Date: Mon, 23 Mar 2015 21:59:04 -0600 
From: Gregg Eshelman g_ala...@yahoo.com 
Subject: Re: [Emc-users] Ladder logic documentation [Was: Simple, 
adjustable timer] 
To: emc-users@lists.sourceforge.net 
Message-ID: 5510e108.2010...@yahoo.com 
Content-Type: text/plain; charset=utf-8; format=flowed 

On 3/23/2015 7:37 AM, Erik Christiansen wrote: 
 On 23.03.15 08:33, Mark Wendt wrote: 
 
 So, following that logic, off is on, and on is off. ;-) 
 
 Taking such facetiousness at face value, I think the real situation is: 
 
 OFF is on and off, and ON is on and off 
 where OFF/ON is input, and on/off is output, with no and nc contacts 
 simply being the complement of each other. 

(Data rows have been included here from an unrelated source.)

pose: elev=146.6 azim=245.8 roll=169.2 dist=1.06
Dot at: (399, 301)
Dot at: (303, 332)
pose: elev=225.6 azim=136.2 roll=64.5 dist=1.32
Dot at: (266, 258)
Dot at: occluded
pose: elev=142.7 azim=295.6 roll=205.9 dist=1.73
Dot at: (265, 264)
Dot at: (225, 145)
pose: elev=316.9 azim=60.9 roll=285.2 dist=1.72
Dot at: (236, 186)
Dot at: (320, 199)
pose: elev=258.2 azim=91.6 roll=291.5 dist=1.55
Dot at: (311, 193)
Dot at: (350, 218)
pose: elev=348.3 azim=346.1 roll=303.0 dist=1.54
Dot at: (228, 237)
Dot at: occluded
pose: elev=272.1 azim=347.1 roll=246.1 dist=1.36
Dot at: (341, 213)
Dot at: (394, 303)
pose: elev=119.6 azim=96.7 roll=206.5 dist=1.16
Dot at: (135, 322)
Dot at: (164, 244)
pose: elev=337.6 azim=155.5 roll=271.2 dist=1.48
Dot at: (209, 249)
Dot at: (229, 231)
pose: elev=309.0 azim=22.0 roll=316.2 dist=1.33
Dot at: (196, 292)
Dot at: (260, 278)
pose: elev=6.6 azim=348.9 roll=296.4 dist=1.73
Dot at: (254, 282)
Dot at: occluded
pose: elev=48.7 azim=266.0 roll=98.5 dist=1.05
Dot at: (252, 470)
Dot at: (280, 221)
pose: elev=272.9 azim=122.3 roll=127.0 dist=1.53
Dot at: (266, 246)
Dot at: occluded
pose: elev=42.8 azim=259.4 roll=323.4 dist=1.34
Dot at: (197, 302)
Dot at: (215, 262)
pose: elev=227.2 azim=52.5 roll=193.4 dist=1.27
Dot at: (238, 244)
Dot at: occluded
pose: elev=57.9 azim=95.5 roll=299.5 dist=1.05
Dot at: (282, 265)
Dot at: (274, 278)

Sounds like a meditation mantra from an old SciFi book, I have it 
somewhere, can't recall the author or title right now... note the 
capitalization... 

Is Not is not Not Is. 
Not Is is not Is Not. 

If Is is Is Not and Is Not is Is then Is is Not Is... 

IIRC it had something to do with reality VS one's perception of reality 
and getting rid of misperceptions that limit one's potential.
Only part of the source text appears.